AI on Trial: ANI Media vs. OpenAI

The legal tussle between ANI Media Pvt Ltd. and OpenAI Inc. has taken center stage in the ongoing debate regarding the ethical and legal limits imposed on the training of artificial intelligence. ANI, a leading news agency, has accused OpenAI of exploiting its content without permission to train its Large Language Models (LLMs), particularly ChatGPT, and alleges that the AI replicates ANI’s content verbatim in response to user queries. In the copyright infringement suit filed before the Hon’ble Delhi High Court, ANI has also claimed that OpenAI has accredited false news and events to ANI, further complicating the issue.

OpenAI, predictably, has multiple lawsuits in the United States, Germany and Canada, with news agencies claiming against it on similar grounds. The Court has issued a notice concerning the application and intends to appoint an amicus curia to assist in the case.

In response, OpenAI has informed the court that it had blocked the website aninews.in from its training data as of October 2024, in accordance with its opt-out policy. In addition, ANI has been allowed to pray for inclusion of any other websites or sources into the blocklist, so they may not be used for training purposes.

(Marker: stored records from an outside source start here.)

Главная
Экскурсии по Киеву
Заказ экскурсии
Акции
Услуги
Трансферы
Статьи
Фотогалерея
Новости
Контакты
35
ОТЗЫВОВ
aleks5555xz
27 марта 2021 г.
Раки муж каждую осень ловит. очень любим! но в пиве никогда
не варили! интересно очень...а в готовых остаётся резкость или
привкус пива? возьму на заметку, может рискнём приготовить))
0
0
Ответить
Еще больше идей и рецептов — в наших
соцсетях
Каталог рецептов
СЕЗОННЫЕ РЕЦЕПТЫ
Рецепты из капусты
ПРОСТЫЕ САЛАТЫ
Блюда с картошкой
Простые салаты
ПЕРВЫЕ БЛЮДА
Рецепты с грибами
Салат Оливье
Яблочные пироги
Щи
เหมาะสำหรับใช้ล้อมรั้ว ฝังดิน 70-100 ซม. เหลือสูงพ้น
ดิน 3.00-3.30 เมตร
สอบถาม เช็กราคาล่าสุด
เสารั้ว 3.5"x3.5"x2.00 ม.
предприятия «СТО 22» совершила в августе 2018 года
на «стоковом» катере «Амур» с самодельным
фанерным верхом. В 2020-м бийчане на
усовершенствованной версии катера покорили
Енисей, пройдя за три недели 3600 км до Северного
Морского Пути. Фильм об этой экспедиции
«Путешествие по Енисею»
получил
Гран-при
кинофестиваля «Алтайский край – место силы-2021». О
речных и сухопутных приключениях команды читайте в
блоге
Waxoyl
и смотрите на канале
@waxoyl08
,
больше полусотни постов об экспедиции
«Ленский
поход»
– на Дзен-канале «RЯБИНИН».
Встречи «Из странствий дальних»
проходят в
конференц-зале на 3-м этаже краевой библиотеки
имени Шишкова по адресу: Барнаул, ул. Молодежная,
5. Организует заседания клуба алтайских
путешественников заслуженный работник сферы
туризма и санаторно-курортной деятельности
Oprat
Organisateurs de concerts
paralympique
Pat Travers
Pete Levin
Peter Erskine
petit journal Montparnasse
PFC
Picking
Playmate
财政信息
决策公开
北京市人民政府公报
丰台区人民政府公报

The implications of the legal battle go well beyond the parties immediately at issue. The core question here surrounds whether one commits an infringement on a creator’s rights by training AI models on copyrighted works. While generating responses to mirror the content of ANI could arguably be classified as direct infringement, the more profound concern appears to lie in the act of training on copyrighted datasets.

This is not an Indian problem; it is a global quandary, without any consensus on the subject yet. Generative AI depends on copying and storing enormous amounts of data to improve its outputs. Those in favour argue that this is fair use because the data being used is strictly for training purposes, not for outright distribution. But critics cite that even this narrow use is a trespass against content creators because their expressive works are being used without permission and for free.

Some of the issues the court may consider in this matter:

  • Does mere storage, for instance, of datasets with only the purpose of training constitute copyright infringement even if it is not distributed?
  • Do AI models expose these protected datasets to the users in a way that violates copyright?
  • Is training of datasets a “transformative use,” since the AI models themselves don’t access the protected content while creating new outputs?
  • Are “facts” and “information” extracted from copyrighted works protected, and does accessing the entire work to extract that data violate copyright?

The ruling in this case may bring some clarity on how artificial intelligence firms relate to copyrighted material. If courts decide that training on copyrighted content without permission constitutes infringement, AI developers will be required to obtain licenses or enter into commercial deals with content creators, which could be an expensive proposition, especially for startups.